Work to complete
In the material below, rewrite the lines from the line with "latitude: -36.4558" to the line with "sub-region: Departement du Jura", substituting "locality" for "city" and leaving everything else unchanged.

Stored records

★ ★ ★ ★

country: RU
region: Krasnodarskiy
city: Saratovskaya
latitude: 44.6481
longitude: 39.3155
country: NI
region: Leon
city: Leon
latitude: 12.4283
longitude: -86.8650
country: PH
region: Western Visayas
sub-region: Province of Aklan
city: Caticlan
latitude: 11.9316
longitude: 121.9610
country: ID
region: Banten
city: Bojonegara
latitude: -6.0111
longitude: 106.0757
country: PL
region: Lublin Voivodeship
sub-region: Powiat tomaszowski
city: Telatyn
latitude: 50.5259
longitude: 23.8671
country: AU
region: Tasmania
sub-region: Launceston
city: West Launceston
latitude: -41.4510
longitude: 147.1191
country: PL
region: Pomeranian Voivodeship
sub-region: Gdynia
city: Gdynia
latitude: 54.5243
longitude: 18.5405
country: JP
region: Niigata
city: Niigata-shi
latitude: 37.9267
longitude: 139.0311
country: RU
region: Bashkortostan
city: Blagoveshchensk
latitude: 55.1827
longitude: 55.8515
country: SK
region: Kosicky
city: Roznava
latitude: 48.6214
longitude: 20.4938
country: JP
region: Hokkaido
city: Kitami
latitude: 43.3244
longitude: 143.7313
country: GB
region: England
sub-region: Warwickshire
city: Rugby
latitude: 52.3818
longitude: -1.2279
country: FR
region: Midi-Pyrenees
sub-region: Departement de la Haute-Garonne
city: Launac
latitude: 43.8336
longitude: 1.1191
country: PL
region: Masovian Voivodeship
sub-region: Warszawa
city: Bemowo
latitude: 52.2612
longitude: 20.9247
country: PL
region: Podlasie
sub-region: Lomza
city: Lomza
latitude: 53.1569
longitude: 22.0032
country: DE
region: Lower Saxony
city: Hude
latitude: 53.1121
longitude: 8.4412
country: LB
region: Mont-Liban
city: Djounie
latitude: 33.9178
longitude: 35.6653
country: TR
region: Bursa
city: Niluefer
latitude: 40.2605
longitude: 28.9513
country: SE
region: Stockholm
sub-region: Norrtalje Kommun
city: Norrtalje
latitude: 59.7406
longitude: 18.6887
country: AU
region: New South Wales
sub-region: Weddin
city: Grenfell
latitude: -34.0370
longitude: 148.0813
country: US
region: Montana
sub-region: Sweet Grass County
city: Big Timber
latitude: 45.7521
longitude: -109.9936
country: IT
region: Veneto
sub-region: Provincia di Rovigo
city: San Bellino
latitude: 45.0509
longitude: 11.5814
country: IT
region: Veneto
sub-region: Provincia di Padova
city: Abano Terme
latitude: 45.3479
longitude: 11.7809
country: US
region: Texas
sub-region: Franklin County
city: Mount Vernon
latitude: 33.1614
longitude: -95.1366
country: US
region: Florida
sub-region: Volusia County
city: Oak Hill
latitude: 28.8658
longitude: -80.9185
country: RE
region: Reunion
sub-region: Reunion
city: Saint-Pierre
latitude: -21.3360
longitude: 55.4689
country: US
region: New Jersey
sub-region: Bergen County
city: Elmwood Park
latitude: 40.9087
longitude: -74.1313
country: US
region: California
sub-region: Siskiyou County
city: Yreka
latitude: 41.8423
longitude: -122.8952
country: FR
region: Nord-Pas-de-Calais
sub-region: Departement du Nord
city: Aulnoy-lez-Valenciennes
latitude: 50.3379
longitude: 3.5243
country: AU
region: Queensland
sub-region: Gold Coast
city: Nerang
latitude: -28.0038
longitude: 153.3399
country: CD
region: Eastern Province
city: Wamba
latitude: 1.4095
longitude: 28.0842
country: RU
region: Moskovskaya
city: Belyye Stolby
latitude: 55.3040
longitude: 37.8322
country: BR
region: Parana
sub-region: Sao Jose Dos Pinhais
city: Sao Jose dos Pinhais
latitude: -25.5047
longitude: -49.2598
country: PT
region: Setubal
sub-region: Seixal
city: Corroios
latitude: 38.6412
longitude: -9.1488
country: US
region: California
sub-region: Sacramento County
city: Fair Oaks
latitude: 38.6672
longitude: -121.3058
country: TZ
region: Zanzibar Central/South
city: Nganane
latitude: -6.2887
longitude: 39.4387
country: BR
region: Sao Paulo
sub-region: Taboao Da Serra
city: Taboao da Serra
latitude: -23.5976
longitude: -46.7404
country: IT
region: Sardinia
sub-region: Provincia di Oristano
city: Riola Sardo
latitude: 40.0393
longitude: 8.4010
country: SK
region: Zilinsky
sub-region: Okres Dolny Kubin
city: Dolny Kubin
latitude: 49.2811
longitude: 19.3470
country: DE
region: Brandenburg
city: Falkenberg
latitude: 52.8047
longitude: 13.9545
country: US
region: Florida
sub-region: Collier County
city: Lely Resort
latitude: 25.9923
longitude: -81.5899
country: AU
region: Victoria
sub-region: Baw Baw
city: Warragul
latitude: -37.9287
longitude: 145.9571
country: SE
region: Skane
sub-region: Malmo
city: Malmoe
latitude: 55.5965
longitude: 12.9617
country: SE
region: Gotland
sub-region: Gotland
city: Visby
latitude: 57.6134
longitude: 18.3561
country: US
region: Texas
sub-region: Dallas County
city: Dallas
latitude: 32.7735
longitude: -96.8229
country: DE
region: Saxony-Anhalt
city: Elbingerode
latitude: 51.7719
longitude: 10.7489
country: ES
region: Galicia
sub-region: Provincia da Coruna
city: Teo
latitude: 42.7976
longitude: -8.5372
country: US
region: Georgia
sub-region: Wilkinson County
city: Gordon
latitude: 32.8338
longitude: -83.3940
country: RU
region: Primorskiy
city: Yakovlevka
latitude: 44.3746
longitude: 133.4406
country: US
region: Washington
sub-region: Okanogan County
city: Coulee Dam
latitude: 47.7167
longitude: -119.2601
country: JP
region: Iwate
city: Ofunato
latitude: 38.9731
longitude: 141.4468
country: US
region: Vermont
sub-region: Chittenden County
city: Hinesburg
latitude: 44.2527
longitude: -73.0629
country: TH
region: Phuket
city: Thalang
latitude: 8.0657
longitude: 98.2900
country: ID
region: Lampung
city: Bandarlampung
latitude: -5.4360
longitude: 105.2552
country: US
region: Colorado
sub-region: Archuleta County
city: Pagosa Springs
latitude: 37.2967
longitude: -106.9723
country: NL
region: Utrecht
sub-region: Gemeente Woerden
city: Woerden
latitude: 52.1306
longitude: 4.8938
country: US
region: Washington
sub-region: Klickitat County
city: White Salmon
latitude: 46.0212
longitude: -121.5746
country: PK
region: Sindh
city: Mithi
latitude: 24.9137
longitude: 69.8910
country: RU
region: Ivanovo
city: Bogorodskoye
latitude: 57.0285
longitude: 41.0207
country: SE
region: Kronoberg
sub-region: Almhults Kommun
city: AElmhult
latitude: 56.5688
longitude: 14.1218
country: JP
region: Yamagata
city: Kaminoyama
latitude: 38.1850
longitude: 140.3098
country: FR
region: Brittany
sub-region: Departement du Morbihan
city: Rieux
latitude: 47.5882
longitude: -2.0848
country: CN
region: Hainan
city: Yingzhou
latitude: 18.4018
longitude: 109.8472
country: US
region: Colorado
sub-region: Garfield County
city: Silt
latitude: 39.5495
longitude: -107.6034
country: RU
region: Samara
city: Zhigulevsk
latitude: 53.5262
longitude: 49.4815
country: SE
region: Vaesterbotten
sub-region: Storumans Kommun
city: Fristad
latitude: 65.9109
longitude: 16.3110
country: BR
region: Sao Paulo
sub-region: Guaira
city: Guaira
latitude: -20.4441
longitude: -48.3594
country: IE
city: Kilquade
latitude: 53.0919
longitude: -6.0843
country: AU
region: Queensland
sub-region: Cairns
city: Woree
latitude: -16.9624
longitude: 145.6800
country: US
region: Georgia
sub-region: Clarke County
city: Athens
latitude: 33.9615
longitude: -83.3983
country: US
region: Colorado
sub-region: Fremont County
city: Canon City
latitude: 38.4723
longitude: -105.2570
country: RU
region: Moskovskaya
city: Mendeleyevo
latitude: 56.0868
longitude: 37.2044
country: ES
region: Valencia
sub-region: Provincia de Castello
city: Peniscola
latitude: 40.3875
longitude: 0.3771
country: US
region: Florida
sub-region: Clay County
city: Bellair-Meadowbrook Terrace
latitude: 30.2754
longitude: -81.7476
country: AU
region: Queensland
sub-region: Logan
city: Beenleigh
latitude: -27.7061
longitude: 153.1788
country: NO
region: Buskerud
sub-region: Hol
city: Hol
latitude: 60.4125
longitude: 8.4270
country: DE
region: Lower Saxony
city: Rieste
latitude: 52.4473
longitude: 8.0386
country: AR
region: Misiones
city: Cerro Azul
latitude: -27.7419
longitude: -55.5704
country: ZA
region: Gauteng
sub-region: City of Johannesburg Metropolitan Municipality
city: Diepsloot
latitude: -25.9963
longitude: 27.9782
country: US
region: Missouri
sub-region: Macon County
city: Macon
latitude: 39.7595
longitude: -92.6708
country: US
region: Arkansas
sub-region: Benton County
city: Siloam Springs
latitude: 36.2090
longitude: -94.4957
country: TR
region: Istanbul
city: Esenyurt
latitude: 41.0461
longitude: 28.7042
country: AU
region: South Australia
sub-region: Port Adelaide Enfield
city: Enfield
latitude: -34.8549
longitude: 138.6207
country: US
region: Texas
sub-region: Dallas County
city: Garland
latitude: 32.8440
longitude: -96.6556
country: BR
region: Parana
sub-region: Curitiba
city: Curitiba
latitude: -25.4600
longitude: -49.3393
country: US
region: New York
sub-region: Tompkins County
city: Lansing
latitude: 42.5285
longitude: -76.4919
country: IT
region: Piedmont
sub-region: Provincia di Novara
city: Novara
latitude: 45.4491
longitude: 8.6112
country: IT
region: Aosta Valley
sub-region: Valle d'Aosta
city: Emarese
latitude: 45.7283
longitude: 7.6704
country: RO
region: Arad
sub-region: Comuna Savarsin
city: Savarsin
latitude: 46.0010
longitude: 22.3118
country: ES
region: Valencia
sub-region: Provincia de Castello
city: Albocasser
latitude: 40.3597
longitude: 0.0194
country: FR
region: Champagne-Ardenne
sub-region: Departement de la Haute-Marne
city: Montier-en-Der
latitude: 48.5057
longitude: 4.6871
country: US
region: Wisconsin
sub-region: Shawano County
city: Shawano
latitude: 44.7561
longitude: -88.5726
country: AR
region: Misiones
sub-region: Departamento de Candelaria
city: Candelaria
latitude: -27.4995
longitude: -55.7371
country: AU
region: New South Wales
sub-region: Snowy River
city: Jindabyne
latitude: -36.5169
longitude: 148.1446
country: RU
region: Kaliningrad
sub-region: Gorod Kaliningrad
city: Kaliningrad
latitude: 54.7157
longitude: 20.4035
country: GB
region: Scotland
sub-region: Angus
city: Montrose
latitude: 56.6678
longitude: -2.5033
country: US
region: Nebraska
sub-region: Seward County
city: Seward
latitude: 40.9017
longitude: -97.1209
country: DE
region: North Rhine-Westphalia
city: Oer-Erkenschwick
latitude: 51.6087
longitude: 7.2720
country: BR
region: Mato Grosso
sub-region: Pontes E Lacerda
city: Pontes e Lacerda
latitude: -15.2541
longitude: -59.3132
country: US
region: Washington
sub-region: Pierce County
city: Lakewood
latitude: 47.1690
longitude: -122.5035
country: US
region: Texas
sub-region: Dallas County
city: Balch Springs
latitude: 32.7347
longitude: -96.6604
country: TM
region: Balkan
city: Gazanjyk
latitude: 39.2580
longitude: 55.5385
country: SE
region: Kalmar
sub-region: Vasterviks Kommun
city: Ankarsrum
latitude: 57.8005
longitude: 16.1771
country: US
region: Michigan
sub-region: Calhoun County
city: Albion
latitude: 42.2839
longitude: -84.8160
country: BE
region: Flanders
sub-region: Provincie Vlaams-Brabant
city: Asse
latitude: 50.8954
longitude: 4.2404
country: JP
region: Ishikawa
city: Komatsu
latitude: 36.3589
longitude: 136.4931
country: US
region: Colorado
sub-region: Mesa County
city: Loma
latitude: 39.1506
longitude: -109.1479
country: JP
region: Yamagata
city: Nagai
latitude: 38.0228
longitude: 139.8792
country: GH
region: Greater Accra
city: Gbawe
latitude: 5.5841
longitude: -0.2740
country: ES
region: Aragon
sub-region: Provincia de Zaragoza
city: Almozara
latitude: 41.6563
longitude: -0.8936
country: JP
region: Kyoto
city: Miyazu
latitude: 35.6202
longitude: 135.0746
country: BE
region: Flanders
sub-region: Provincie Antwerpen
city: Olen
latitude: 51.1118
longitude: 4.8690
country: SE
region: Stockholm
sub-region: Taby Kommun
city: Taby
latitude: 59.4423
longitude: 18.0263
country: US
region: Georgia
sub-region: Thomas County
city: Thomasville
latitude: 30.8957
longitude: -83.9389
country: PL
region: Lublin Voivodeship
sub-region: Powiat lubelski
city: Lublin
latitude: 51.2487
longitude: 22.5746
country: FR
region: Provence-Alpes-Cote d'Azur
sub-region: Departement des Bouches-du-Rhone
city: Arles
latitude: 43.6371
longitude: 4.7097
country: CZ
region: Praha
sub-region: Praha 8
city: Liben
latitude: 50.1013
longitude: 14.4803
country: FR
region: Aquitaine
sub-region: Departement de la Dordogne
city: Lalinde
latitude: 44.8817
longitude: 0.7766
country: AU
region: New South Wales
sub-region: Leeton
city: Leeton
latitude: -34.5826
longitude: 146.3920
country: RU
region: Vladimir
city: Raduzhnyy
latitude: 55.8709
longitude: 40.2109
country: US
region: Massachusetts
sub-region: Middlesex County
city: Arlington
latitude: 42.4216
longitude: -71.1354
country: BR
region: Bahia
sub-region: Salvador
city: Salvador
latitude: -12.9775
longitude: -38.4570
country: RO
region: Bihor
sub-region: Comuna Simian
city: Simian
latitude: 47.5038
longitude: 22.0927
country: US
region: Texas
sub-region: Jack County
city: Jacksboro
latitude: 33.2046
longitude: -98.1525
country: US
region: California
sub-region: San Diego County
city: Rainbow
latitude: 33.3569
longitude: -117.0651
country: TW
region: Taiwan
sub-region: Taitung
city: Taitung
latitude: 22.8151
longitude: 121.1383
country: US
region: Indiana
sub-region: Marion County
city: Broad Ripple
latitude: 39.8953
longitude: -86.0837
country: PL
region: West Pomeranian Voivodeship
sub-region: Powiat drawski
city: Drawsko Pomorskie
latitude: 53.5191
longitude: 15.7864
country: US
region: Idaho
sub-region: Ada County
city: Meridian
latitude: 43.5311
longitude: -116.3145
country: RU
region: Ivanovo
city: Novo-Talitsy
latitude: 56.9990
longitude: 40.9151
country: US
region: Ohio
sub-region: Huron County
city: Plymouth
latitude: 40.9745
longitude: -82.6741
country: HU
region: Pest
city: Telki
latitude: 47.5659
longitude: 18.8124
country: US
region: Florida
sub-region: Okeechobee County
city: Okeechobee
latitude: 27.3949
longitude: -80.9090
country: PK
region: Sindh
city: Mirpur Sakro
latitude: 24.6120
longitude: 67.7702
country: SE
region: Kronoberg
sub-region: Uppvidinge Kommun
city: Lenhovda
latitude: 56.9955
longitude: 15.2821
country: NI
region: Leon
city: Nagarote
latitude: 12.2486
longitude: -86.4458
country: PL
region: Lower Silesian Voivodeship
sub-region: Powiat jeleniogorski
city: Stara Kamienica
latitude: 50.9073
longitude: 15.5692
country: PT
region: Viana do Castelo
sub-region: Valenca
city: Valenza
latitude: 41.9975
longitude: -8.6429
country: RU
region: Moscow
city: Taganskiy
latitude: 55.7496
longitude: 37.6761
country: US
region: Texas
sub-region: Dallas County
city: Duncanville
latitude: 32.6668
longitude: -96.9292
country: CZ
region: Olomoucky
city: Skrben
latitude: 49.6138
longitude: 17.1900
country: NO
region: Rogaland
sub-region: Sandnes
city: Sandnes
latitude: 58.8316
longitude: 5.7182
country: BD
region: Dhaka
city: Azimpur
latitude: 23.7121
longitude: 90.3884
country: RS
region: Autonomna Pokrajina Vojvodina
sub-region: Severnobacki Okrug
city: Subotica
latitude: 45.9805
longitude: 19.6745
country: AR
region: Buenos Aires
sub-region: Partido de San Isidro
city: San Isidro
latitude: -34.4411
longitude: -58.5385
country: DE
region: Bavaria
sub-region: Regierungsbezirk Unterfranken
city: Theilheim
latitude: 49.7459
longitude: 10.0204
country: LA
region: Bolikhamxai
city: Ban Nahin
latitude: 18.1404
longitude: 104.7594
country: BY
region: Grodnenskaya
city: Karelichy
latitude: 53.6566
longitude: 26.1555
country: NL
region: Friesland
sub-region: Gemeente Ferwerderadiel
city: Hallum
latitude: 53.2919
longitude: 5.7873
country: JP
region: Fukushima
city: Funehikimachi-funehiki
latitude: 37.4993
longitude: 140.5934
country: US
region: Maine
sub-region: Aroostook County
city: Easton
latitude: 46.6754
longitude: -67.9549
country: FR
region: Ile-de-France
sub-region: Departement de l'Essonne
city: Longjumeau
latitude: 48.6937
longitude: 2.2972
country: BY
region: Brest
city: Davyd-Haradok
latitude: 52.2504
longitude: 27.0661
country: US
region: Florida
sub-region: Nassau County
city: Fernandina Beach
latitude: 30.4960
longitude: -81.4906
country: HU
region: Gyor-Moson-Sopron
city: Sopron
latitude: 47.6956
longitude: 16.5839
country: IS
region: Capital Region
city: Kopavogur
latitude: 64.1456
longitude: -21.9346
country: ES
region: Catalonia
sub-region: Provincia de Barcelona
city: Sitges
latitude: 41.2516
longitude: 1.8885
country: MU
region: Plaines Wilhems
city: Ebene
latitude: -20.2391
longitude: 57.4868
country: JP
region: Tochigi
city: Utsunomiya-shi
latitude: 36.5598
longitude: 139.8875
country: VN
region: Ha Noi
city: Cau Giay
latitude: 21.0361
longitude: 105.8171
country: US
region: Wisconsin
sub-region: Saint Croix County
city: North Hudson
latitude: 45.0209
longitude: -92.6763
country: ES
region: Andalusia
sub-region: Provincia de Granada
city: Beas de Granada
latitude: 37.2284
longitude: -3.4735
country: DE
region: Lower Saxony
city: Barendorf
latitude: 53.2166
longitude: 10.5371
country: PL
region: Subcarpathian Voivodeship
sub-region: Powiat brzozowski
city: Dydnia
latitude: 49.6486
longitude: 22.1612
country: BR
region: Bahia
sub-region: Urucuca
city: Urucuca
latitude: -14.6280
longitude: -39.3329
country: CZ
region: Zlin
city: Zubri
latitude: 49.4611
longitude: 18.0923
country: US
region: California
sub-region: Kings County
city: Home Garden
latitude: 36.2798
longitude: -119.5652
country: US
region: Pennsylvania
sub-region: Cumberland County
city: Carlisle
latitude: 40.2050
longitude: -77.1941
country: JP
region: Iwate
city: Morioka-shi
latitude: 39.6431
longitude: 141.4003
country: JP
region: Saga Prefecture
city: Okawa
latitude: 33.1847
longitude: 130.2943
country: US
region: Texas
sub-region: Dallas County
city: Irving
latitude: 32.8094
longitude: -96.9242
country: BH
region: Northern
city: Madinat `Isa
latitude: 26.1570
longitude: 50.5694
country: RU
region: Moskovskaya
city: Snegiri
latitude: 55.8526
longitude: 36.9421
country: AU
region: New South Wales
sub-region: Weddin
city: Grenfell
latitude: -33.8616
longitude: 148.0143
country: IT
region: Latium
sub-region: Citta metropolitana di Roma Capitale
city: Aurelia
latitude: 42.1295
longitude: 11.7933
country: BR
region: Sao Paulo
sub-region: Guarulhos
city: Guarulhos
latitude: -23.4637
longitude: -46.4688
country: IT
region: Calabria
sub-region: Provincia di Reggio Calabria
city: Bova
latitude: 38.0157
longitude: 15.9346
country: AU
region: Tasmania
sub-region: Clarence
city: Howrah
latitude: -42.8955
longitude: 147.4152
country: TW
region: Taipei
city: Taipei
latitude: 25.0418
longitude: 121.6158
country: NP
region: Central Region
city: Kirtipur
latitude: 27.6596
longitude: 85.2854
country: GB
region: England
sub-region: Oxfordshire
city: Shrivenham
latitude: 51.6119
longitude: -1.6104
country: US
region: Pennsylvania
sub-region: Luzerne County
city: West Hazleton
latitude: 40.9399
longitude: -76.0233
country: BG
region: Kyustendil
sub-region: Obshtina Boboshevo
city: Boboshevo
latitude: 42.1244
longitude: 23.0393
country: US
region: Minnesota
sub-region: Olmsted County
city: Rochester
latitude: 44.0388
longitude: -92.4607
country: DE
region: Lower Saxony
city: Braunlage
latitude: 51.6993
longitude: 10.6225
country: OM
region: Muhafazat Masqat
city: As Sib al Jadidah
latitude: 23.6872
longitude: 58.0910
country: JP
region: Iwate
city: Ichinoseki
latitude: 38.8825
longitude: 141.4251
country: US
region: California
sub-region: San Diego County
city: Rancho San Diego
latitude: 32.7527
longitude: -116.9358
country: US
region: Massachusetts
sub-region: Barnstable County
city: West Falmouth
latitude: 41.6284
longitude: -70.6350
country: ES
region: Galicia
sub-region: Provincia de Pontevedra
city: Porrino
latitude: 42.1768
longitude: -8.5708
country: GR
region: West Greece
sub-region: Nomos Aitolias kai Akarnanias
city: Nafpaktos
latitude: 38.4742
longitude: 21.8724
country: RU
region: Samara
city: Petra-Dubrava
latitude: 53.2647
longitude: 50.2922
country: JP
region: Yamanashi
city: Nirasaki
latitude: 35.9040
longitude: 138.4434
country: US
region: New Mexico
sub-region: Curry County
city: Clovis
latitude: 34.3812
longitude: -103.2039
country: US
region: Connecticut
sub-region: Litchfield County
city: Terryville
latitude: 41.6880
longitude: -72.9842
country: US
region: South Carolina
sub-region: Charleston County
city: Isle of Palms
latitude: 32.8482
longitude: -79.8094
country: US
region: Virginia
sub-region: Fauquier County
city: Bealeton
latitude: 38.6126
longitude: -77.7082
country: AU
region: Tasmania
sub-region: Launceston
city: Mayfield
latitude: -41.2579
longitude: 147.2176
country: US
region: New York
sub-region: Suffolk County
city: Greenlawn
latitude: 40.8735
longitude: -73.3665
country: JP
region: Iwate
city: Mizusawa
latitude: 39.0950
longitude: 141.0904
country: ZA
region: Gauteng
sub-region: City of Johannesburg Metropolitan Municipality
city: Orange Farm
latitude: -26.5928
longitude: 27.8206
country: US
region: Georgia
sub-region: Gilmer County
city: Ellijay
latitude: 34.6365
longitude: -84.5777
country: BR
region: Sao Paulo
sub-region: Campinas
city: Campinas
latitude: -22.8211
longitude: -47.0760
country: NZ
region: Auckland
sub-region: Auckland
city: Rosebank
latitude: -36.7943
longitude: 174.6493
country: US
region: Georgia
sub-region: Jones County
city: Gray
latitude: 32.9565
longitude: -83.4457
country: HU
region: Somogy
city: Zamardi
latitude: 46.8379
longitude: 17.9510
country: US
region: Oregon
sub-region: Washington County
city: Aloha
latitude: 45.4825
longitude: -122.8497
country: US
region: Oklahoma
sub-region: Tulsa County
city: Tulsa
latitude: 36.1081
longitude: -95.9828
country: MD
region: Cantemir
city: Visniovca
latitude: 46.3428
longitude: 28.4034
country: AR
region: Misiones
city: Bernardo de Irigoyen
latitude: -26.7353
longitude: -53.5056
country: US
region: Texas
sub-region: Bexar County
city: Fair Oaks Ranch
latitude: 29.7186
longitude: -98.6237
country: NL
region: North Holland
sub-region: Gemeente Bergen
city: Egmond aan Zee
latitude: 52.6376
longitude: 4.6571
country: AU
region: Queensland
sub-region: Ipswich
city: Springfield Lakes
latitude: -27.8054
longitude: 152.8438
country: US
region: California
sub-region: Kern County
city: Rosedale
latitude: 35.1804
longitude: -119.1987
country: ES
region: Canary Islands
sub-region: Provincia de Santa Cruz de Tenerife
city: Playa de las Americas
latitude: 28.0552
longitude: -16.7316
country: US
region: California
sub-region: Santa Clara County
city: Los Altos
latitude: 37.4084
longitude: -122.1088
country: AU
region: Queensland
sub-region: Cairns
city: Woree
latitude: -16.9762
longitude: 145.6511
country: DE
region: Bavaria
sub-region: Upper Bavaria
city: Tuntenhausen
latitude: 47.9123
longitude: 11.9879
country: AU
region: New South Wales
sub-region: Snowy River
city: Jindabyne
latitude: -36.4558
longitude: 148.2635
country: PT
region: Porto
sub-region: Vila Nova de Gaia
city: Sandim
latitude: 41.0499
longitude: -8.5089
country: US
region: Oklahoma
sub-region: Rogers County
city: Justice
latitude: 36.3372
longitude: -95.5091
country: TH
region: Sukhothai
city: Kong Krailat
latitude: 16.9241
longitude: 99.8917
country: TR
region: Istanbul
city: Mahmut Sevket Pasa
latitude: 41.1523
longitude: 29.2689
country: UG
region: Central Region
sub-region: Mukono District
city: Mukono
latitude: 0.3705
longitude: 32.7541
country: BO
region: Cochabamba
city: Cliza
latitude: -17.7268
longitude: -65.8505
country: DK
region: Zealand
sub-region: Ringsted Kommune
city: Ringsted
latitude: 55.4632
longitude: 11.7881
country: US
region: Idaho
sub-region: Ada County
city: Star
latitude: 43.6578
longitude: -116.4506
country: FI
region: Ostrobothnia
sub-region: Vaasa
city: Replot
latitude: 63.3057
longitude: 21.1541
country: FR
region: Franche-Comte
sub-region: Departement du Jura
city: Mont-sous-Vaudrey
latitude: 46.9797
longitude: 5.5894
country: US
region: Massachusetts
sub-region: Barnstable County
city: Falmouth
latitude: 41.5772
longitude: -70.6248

★ ★ ★ ★

Written response
latitude: -36.4558
longitude: 148.2635
country: PT
region: Porto
sub-region: Vila Nova de Gaia
locality: Sandim
latitude: 41.0499
longitude: -8.5089
country: US
region: Oklahoma
sub-region: Rogers County
locality: Justice
latitude: 36.3372
longitude: -95.5091
country: TH
region: Sukhothai
locality: Kong Krailat
latitude: 16.9241
longitude: 99.8917
country: TR
region: Istanbul
locality: Mahmut Sevket Pasa
latitude: 41.1523
longitude: 29.2689
country: UG
region: Central Region
sub-region: Mukono District
locality: Mukono
latitude: 0.3705
longitude: 32.7541
country: BO
region: Cochabamba
locality: Cliza
latitude: -17.7268
longitude: -65.8505
country: DK
region: Zealand
sub-region: Ringsted Kommune
locality: Ringsted
latitude: 55.4632
longitude: 11.7881
country: US
region: Idaho
sub-region: Ada County
locality: Star
latitude: 43.6578
longitude: -116.4506
country: FI
region: Ostrobothnia
sub-region: Vaasa
locality: Replot
latitude: 63.3057
longitude: 21.1541
country: FR
region: Franche-Comte
sub-region: Departement du Jura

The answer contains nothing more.